[Bounding boxes with keypoints]
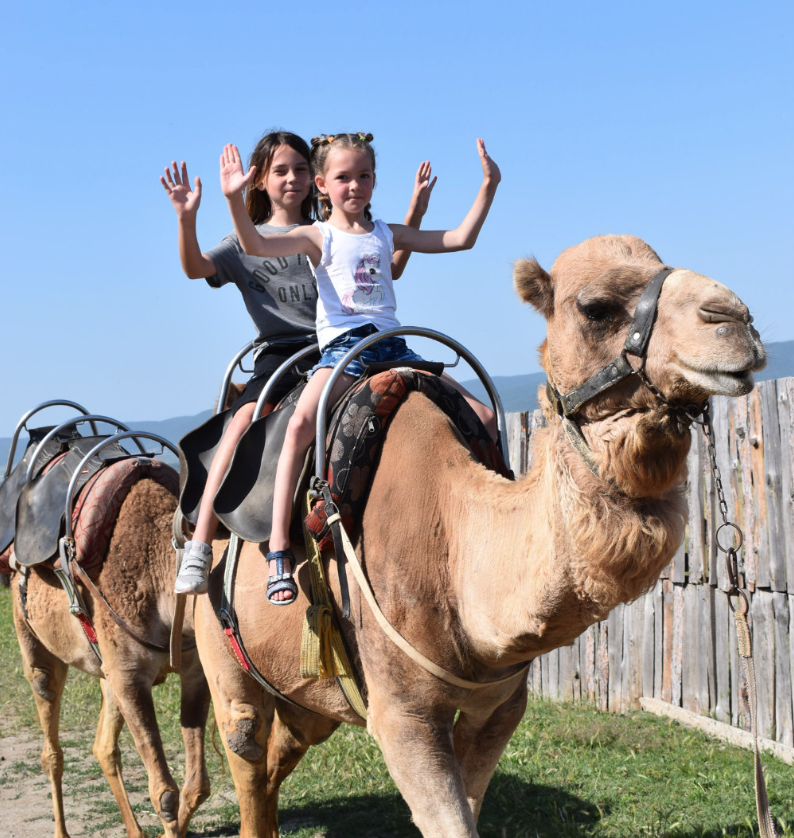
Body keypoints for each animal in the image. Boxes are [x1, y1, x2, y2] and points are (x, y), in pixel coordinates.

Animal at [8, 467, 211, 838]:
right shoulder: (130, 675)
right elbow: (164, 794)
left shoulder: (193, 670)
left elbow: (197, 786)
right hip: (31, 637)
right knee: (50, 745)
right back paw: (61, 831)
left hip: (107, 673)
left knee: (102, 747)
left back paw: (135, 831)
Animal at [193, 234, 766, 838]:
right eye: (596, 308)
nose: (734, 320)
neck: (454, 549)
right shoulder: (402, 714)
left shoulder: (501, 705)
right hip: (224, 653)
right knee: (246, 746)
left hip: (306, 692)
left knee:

Instructions to follow => Go to the line holding "right knee: (50, 745)" in the entries above and return it, along with every line after it, exactly as written.

Exercise answer =>
right knee: (50, 745)
right back paw: (61, 831)
left hip: (107, 673)
left knee: (102, 747)
left back paw: (135, 831)
Animal at [193, 234, 766, 838]:
right eye: (596, 308)
nose: (734, 320)
neck: (454, 549)
right shoulder: (402, 714)
left shoulder: (501, 705)
right hip: (224, 653)
right knee: (246, 746)
left hip: (306, 692)
left knee:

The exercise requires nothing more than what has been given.